Discours historique de Félix Tshisekedi à l’ONU sur la crise en RDC

Un plaidoyer percutant face à l’inaction mondiale

Lors de sa visite officielle en Angola, Félix-Antoine Tshisekedi, président de la République démocratique du Congo (RDC), a marqué l’histoire par un discours d’une franchise exceptionnelle à la tribune de la troisième édition de l’Alliance des civilisations des Nations unies à Luanda. Accueilli avec chaleur par son homologue angolais João Lourenço, le chef de l’État congolais a choisi de briser le silence diplomatique pour dénoncer avec véhémence l’indifférence croissante de la communauté internationale face à la dégradation sécuritaire dans l’Est de son pays.

Pour Félix Tshisekedi, cette crise ne constitue pas un simple conflit régional, mais un échec collectif du système international à faire respecter le droit et la stabilité. Le président a insisté sur le fait que la situation en RDC reflète une faille majeure dans l’ordre mondial, où la loi du plus fort semble l’emporter sur les principes fondamentaux de justice et de souveraineté.

Son intervention survient alors que la RDC occupe la présidence tournante du Conseil de sécurité de l’ONU, une position stratégique qui lui permet de porter haut la voix des nations africaines face aux défis globaux.

Une condamnation sans équivoque de la « banalisation de la guerre »

Dans un discours dépourvu de toute diplomatie conventionnelle, Félix Tshisekedi a lancé un avertissement solennel à la communauté internationale :

« Nous devons rejeter avec fermeté la trivialisation des conflits armés. Il n’est plus acceptable de se contenter d’une indignation éphémère, ni d’accepter un silence complice des convenances. Compter les victimes pour mieux les oublier relève d’une indécence morale. Le droit international ne peut devenir un simple vernis rhétorique, déconnecté de toute action concrète. »

Le président congolais a directement pointé du doigt le soutien extérieur aux groupes armés, notamment le M23, qu’il accuse d’être un paravent pour des ambitions étrangères dans la région des Grands Lacs. Son message était clair : la paix ne saurait être réduite à un cessez-le-feu temporaire ou à des déclarations creuses. Elle exige des actes tangibles, une justice impartiale et le respect absolu de l’intégrité territoriale de chaque État.

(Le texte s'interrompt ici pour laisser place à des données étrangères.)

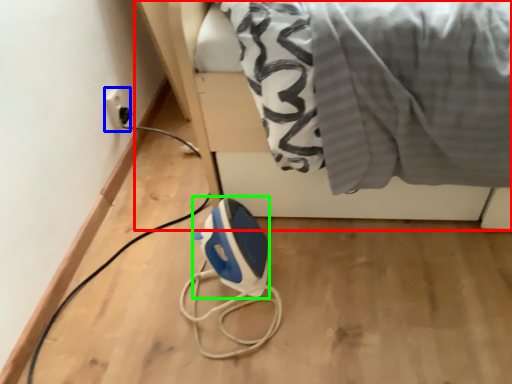
Question: Which object is the closest to the furniture (highlighted by a red box)? Choose among these: electric outlet (highlighted by a blue box) or appliance (highlighted by a green box).

Choices:
 (A) electric outlet
 (B) appliance

Answer: (B)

La crise congolaise, un test pour la crédibilité du multilatéralisme

Félix Tshisekedi a élargi sa réflexion en mettant en garde contre les conséquences globales de l’inaction face à la crise en RDC. Selon lui, si les frontières souveraines peuvent être violées sans conséquences, alors aucun pays ne peut se sentir en sécurité.

« Le conflit qui déchire l’Est de la RDC n’est pas une affaire intérieure. Il s’agit d’un test décisif pour l’ordre international que nous prétendons défendre. Partout où la force prime sur le droit, aucun peuple n’est à l’abri des menaces. »

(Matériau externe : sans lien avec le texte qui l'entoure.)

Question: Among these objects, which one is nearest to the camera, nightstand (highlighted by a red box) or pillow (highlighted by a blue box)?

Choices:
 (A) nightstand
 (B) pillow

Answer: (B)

Pour Kinshasa, cette crise est le miroir des faiblesses du multilatéralisme moderne. Sans une réponse unie et déterminée de la part de la communauté internationale, les principes mêmes de la charte des Nations unies risquent de devenir obsolètes.

Un dialogue stratégique avec João Lourenço

En marge du forum de Luanda, Félix Tshisekedi a eu l’opportunité d’échanger en privé avec João Lourenço, médiateur désigné par l’Union africaine pour la crise sécuritaire en RDC. Les deux dirigeants ont fait le point sur l’évolution de la situation sur le terrain et les perspectives du processus de Luanda, une initiative diplomatique visant à apaiser les tensions dans la région.

Alors que la RDC assume un rôle clé au sein du Conseil de sécurité de l’ONU, ce déplacement à Luanda s’inscrit dans une stratégie plus large pour mobiliser les acteurs internationaux et transformer les paroles en actions tangibles. Le président Tshisekedi a ainsi posé les bases d’une offensive diplomatique ambitieuse, déterminé à faire entendre la voix de la RDC sur la scène mondiale.